(Recorded data)

* * * * *

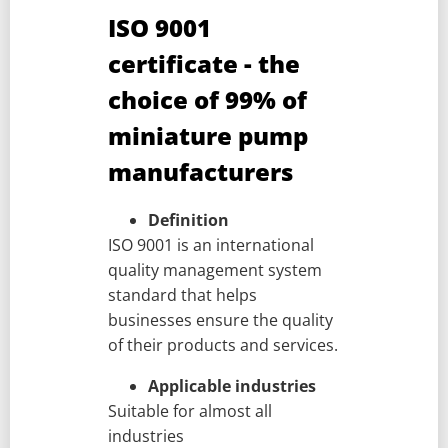
ISO 9001
certificate - the
choice of 99% of
miniature pump
manufacturers
Definition
ISO 9001 is an international
quality management system
standard that helps
businesses ensure the quality
of their products and services.
Applicable industries
Suitable for almost all
industries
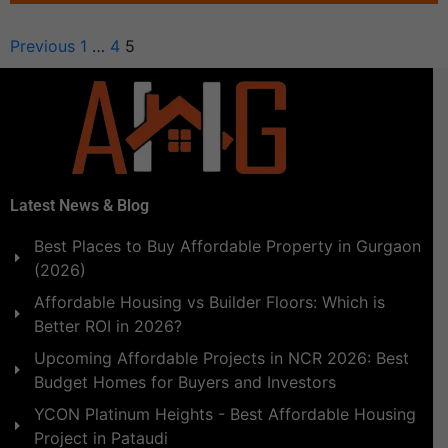
Previous
1
…
4
5
Latest News & Blog
Best Places to Buy Affordable Property in Gurgaon
(2026)
Affordable Housing vs Builder Floors: Which is
Better ROI in 2026?
Upcoming Affordable Projects in NCR 2026: Best
Budget Homes for Buyers and Investors
YCON Platinum Heights - Best Affordable Housing
Project in Pataudi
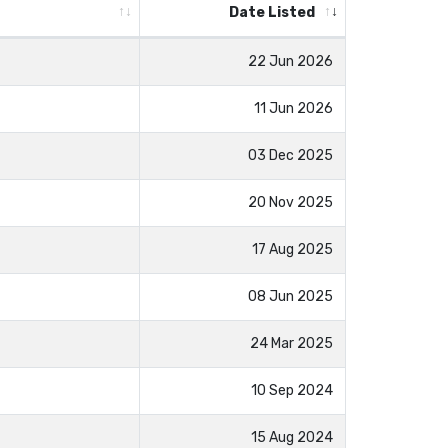
Date Listed
22 Jun 2026
11 Jun 2026
03 Dec 2025
20 Nov 2025
17 Aug 2025
08 Jun 2025
24 Mar 2025
10 Sep 2024
15 Aug 2024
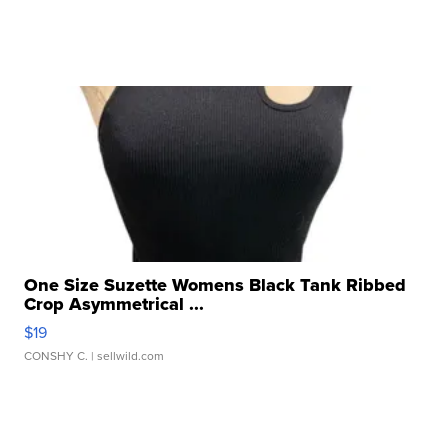
One Size Suzette Womens Black Tank Ribbed
Crop Asymmetrical ...
$19
CONSHY C.
| sellwild.com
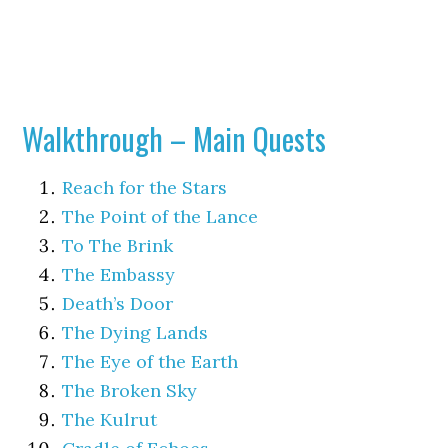
Walkthrough – Main Quests
Reach for the Stars
The Point of the Lance
To The Brink
The Embassy
Death’s Door
The Dying Lands
The Eye of the Earth
The Broken Sky
The Kulrut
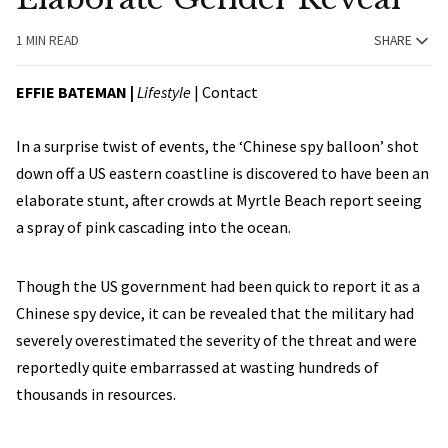
1 MIN READ
SHARE
EFFIE BATEMAN
|
Lifestyle
|
Contact
In a surprise twist of events, the ‘Chinese spy balloon’ shot
down off a US eastern coastline is discovered to have been an
elaborate stunt, after crowds at Myrtle Beach report seeing
a spray of pink cascading into the ocean.
Though the US government had been quick to report it as a
Chinese spy device, it can be revealed that the military had
severely overestimated the severity of the threat and were
reportedly quite embarrassed at wasting hundreds of
thousands in resources.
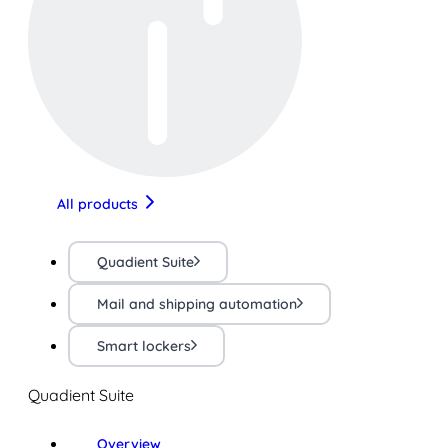
All products
Quadient Suite
Mail and shipping automation
Smart lockers
Quadient Suite
Overview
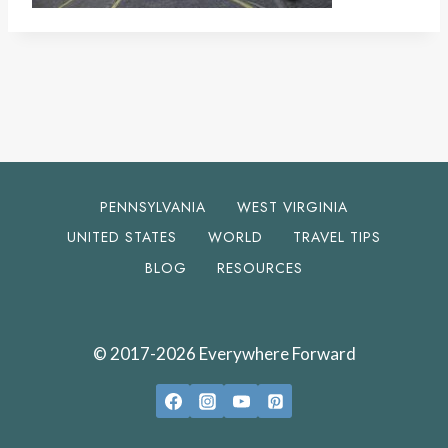
PENNSYLVANIA
WEST VIRGINIA
UNITED STATES
WORLD
TRAVEL TIPS
BLOG
RESOURCES
© 2017-2026 Everywhere Forward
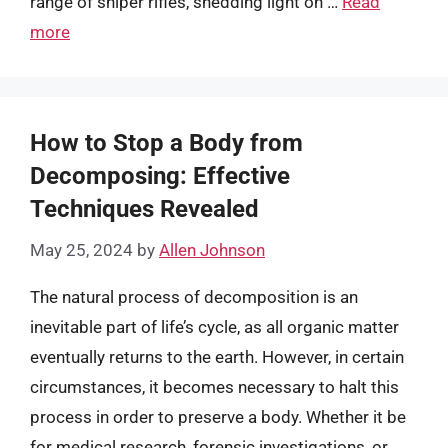
range of sniper rifles, shedding light on …
Read
more
How to Stop a Body from
Decomposing: Effective
Techniques Revealed
May 25, 2024
by
Allen Johnson
The natural process of decomposition is an
inevitable part of life’s cycle, as all organic matter
eventually returns to the earth. However, in certain
circumstances, it becomes necessary to halt this
process in order to preserve a body. Whether it be
for medical research, forensic investigations, or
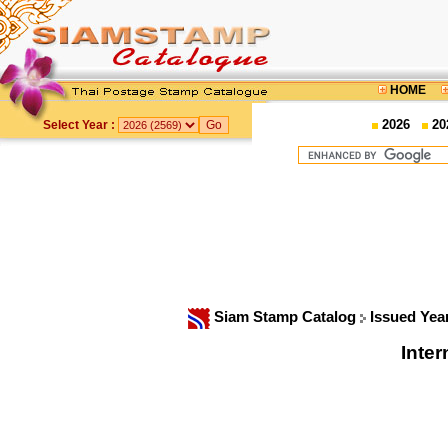
HOME
2026
20
Select Year :
Siam Stamp Catalog
Issued Yea
Inter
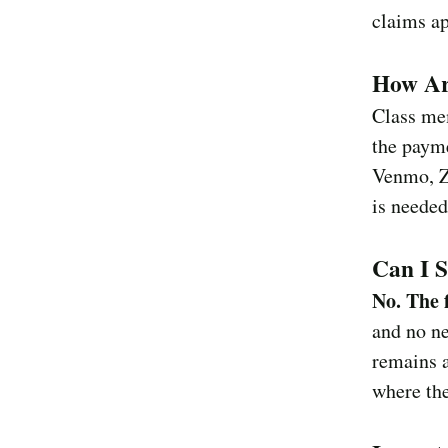
claims ap
How Ar
Class mem
the paym
Venmo, Ze
is needed
Can I S
No. The f
and no ne
remains a
where the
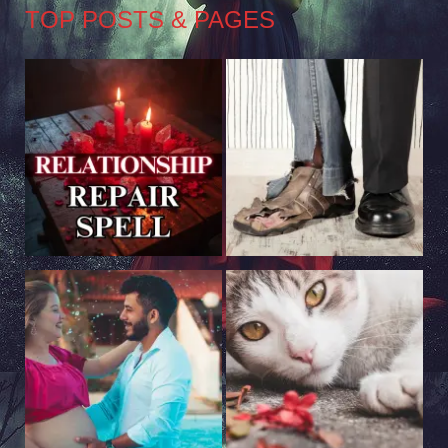
TOP POSTS & PAGES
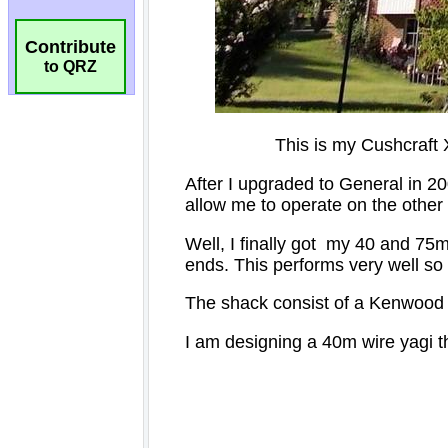
Contribute
to QRZ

* * * * *

= What you have to do =
Copy all lines from the data that hold the word "process".

= Output of the task =
The natural process of decomposition is an
process in order to preserve a body. Whether it be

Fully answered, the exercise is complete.